Given this new situation introduced by art. 146 bis of the Insolvency Act, “once the sale of the production unit has been accomplished, having consummated the same, such employer may then bring appropriate civil actions”, as stated in the Conclusions of the meeting of Judges of the Madrid Companies Court on 7 and 21 November 2014 on the unification of criteria when applying the amendments of the Insolvency Act operated by Royal Decree-Act 11/2014 and Act 17/2014.

That is, once the sale of the production unit has been carried out within insolvency proceedings, if the transferee of the business (for instance, the transferee of the production unit from the dealer subject to insolvency proceedings) does not meet the brand quality criteria, termination of the contract may thus be applied for (although in the civil track, not within the insolvency proceedings).

4. Importance of a correct design / cover against possible legal risks in contracts

Each manufacturer and distributor carefully designs the distribution channels for its products from amongst different alternatives, always within the framework laid down by EU legislation; having Regulation 461/2010 expired with regard to the marketing of motor vehicles, Regulation No 330/2010 concerning categories of vertical agreements and concerted practices nowadays also applies to motor vehicle distribution agreements. Currently, Regulation 461/2010 applies only to the aftermarket, especially workshop repairs and sales of spare parts.

As a result of the specific problems regarding the application and enforcement of contracts as a result of crisis that suffered by the industry, the main operators have carefully analysed the problem areas to be considered in the drafting of new contracts or amendments to existing ones.

Experience tells us that exclusivity areas, if any, should be designed flexibly for non-compliance by the licensee of its sales targets or other brand standards; on the other hand, serious breaches should be regulated in great detail so that they may operate effectively as grounds for termination where the relationship between the parties no longer works.

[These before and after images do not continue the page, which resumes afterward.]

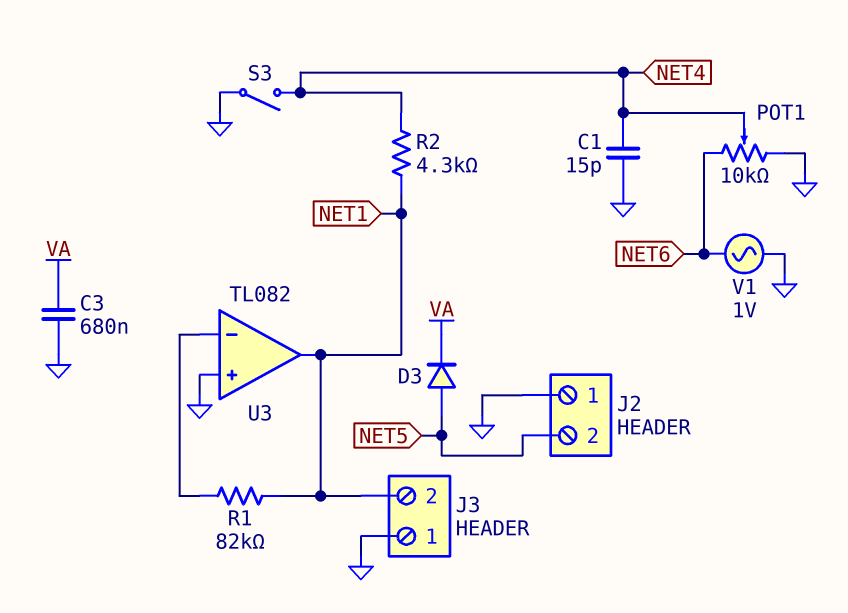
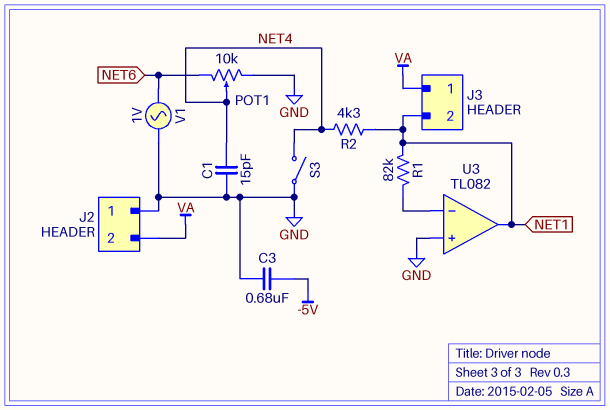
C3: 680nF (GND, VA) -> 680nF (-5V, GND)
D3: diode (A NET5, K VA) -> none
J2 pin 2: NET5 -> VA
J3 pin 1: GND -> VA

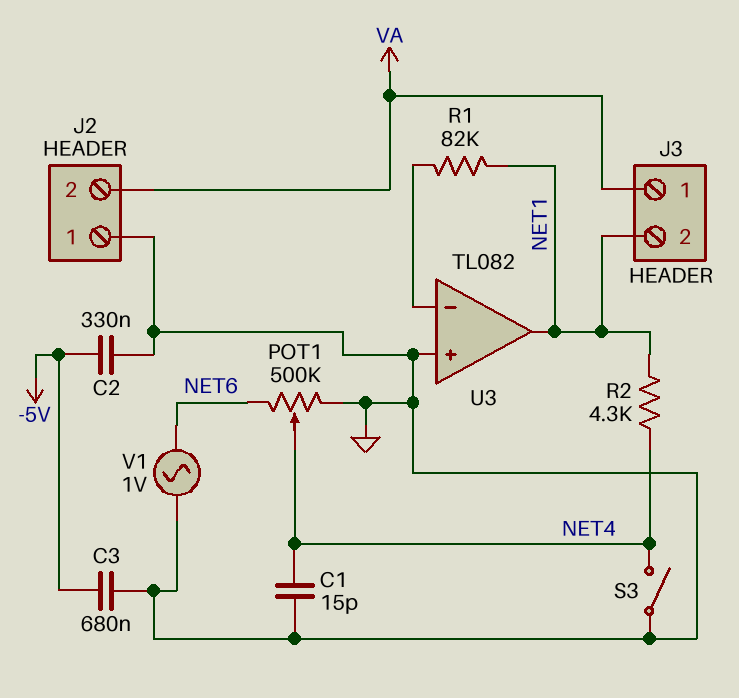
C2: none -> 330nF (-5V, GND)
POT1: 10k (GND, NET6, wiper NET4) -> 500k (GND, NET6, wiper NET4)

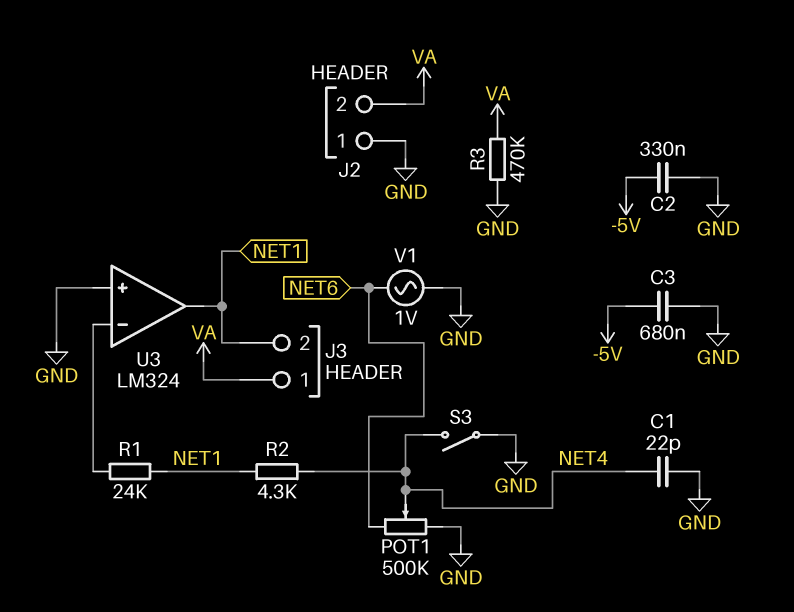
C1: 15pF (GND, NET4) -> 22pF (GND, NET4)
R1: 82k (NET1, U3/in-) -> 24k (NET1, U3/in-)
R3: none -> 470k (GND, VA)
U3: TL082 -> LM324

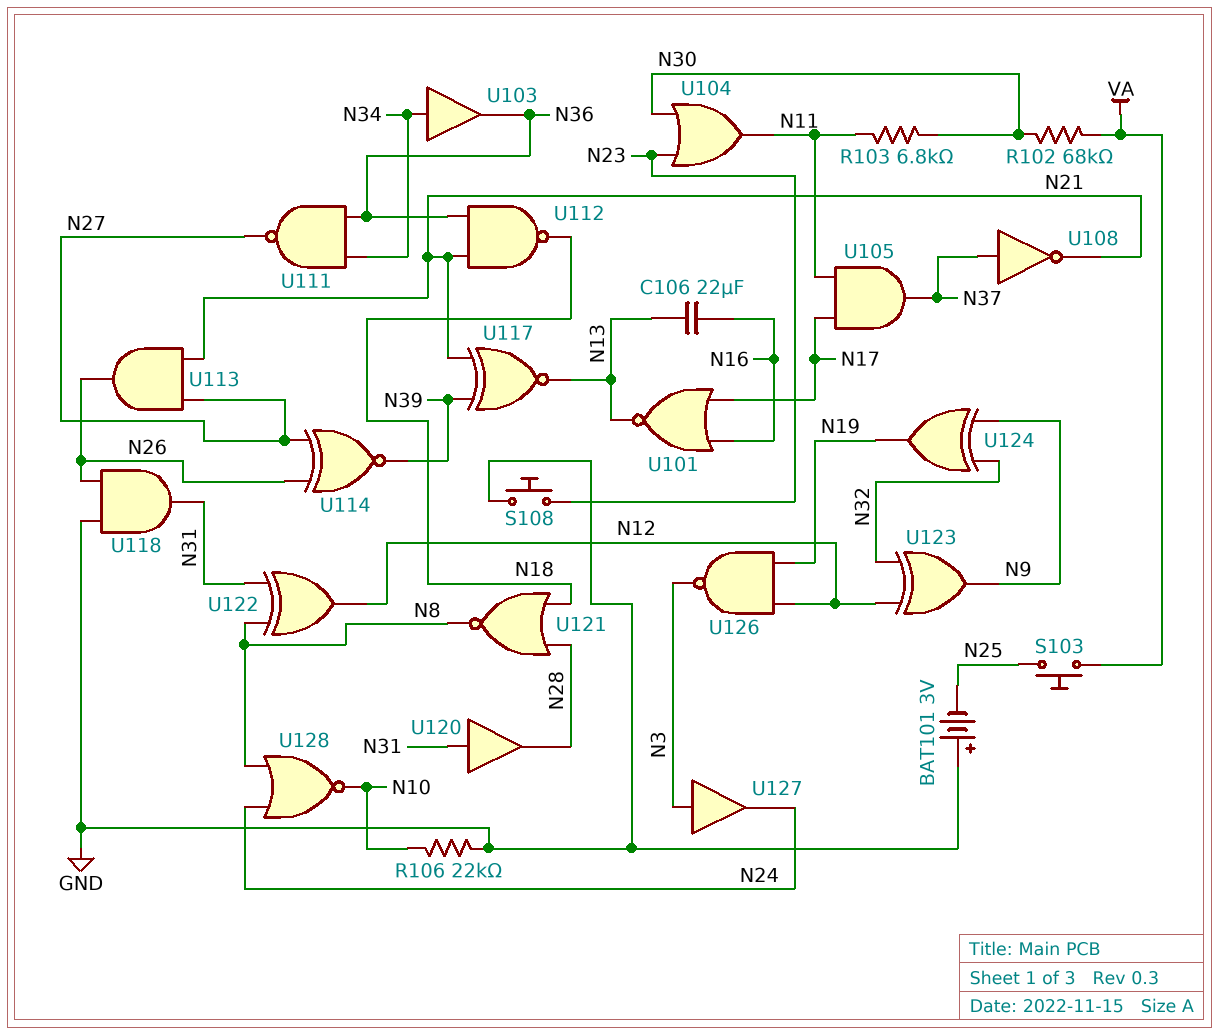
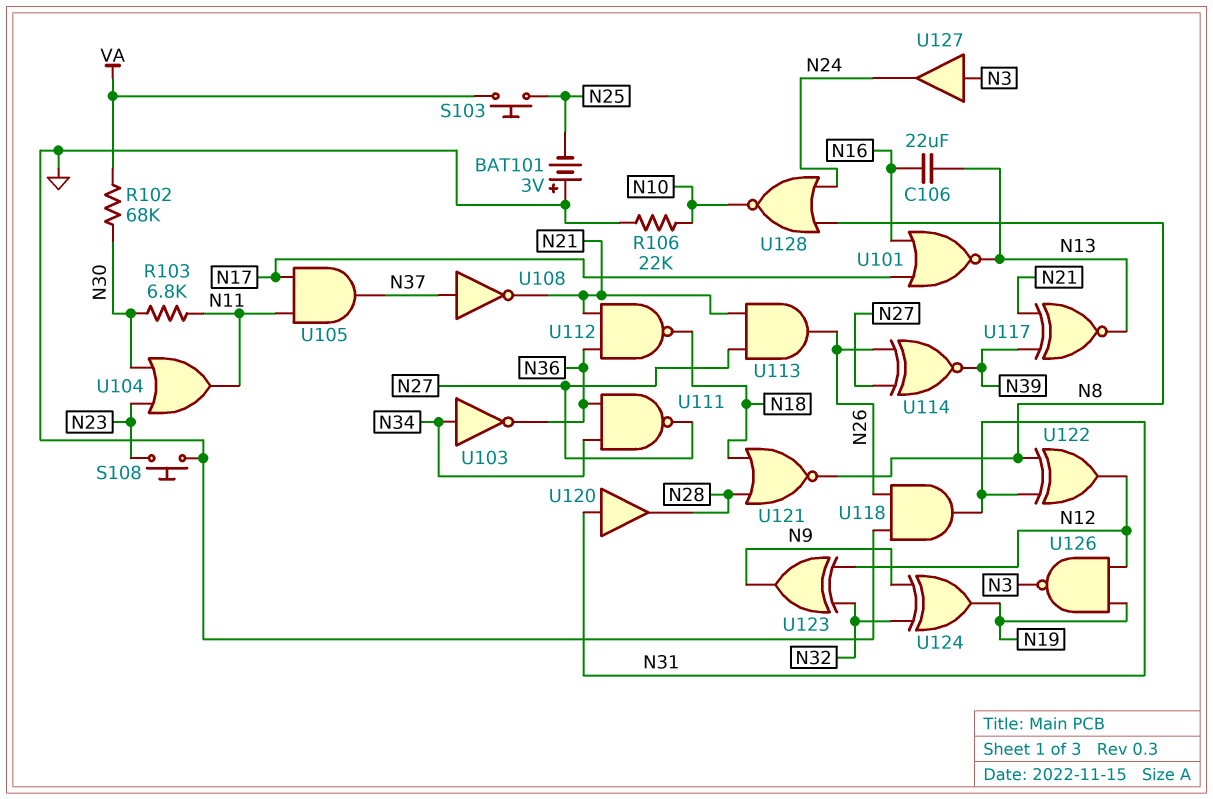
U103: buffer (in N34, out N36) -> NOT (in N34, out N36)

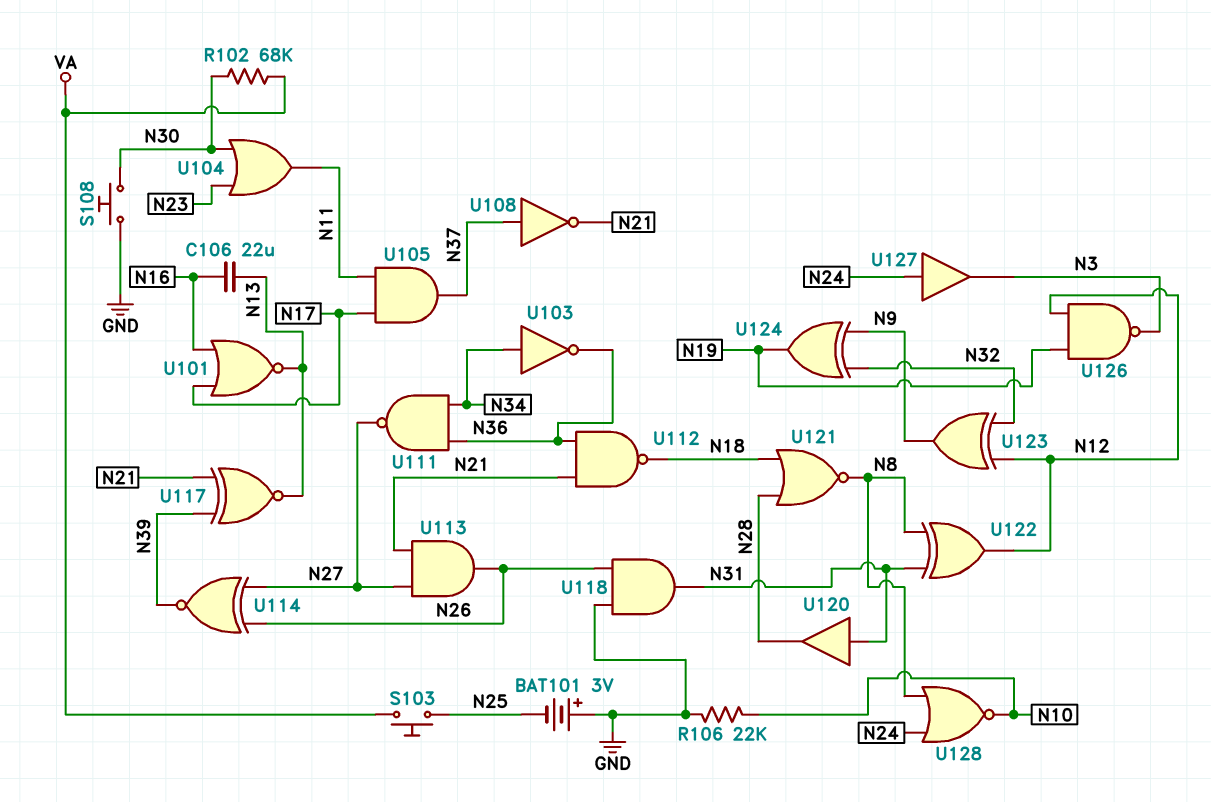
R103: 6.8k (N11, N30) -> none
S108: button (GND, N23) -> button (GND, N30)
U127: buffer (in N3, out N24) -> buffer (in N24, out N3)

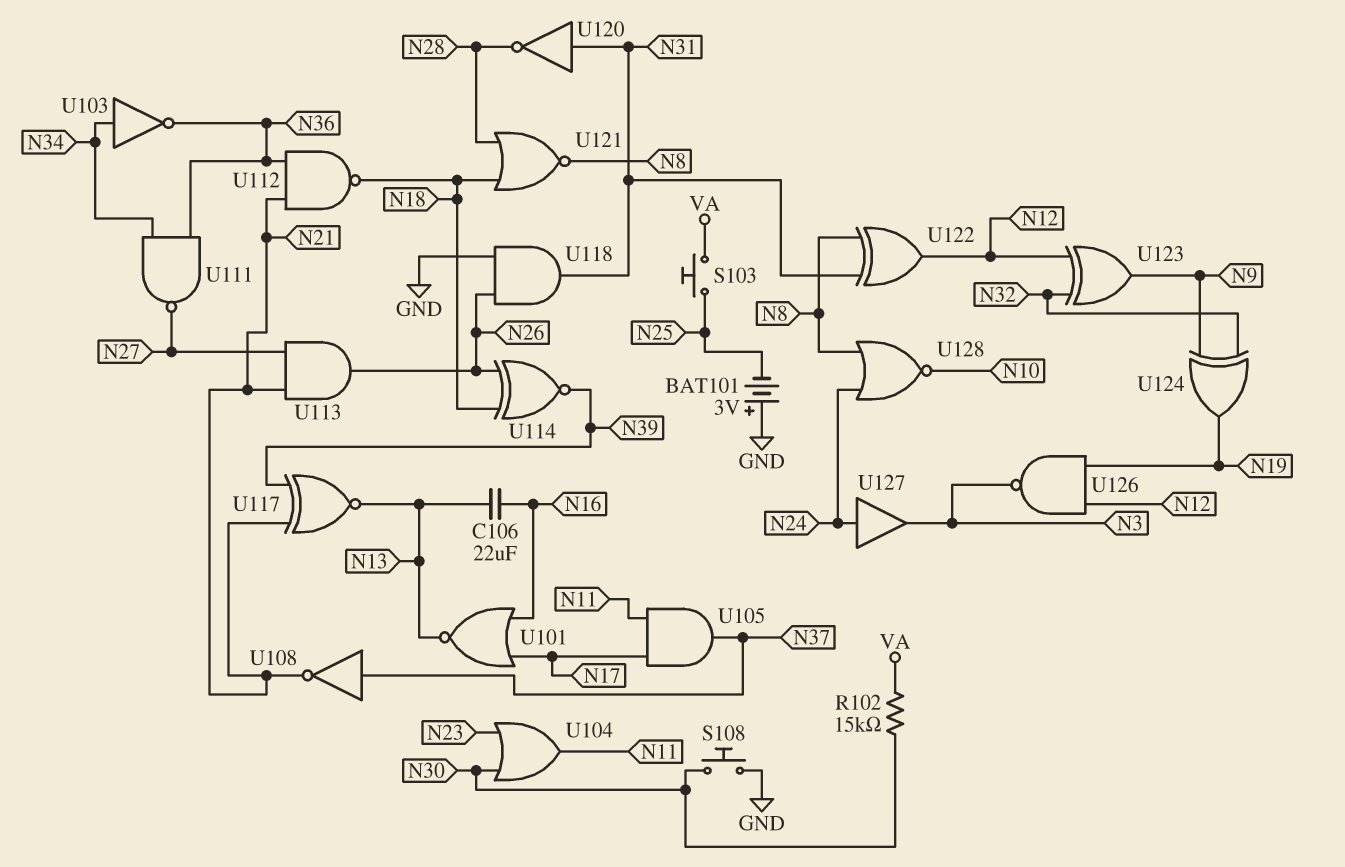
R102: 68k (N30, VA) -> 15k (N30, VA)
R106: 22k (GND, N10) -> none
U114: XNOR (in N26, in N27, out N39) -> XNOR (in N18, in N26, out N39)
U120: buffer (in N31, out N28) -> NOT (in N31, out N28)

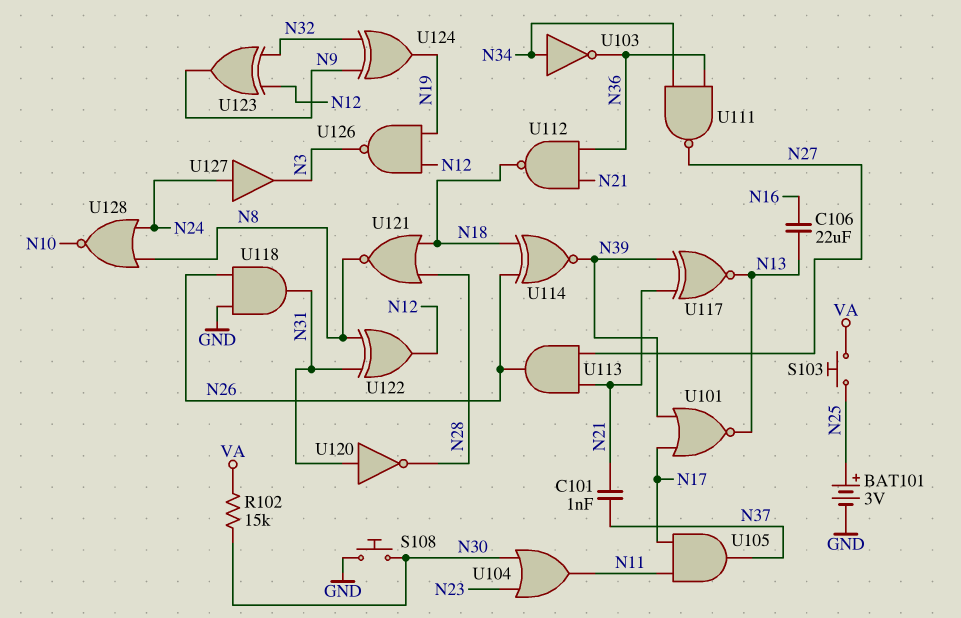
BAT101: 3V (plus GND, minus N25) -> 3V (plus N25, minus GND)
C101: none -> 1nF (N21, N37)
U101: NOR (in N16, in N17, out N13) -> NOR (in N17, in N39, out N13)
U108: NOT (in N37, out N21) -> none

5. Adequate internal management concerning Personal Data Protection

The increasingly active marketing campaigns of major car brands and dealers aimed at end users render the internal control measures for compliance with the provisions of the Personal Data Protection Act all the more relevant.

The industry has widely implemented such measures, but given the complexity of this trade, where the end client or customer — natural person — has different channels and moments to consent or not to the processing of his personal data (at the time of purchasing the vehicle, upon access to the workshop, in the sending of communication by marketing campaigns, call centres, etc.), in addition to complying with all requirements of applicable law (informative statements, safety documents, data sharing agreements, etc.), adequate internal management of the changes that may occur over time is essential. Poor internal management due to the complexity of data arrays in this area commonly leads to clients or customers who have not consented to the use of their personal data for certain purposes being contacted precisely for one of such purposes, with the risk of complaints being lodged with the AEPD.

Complaints from individuals before the AEPD seem to be on the rise. Fines for these “mistakes”, depending on their seriousness, range from 900 to 600,000 euros.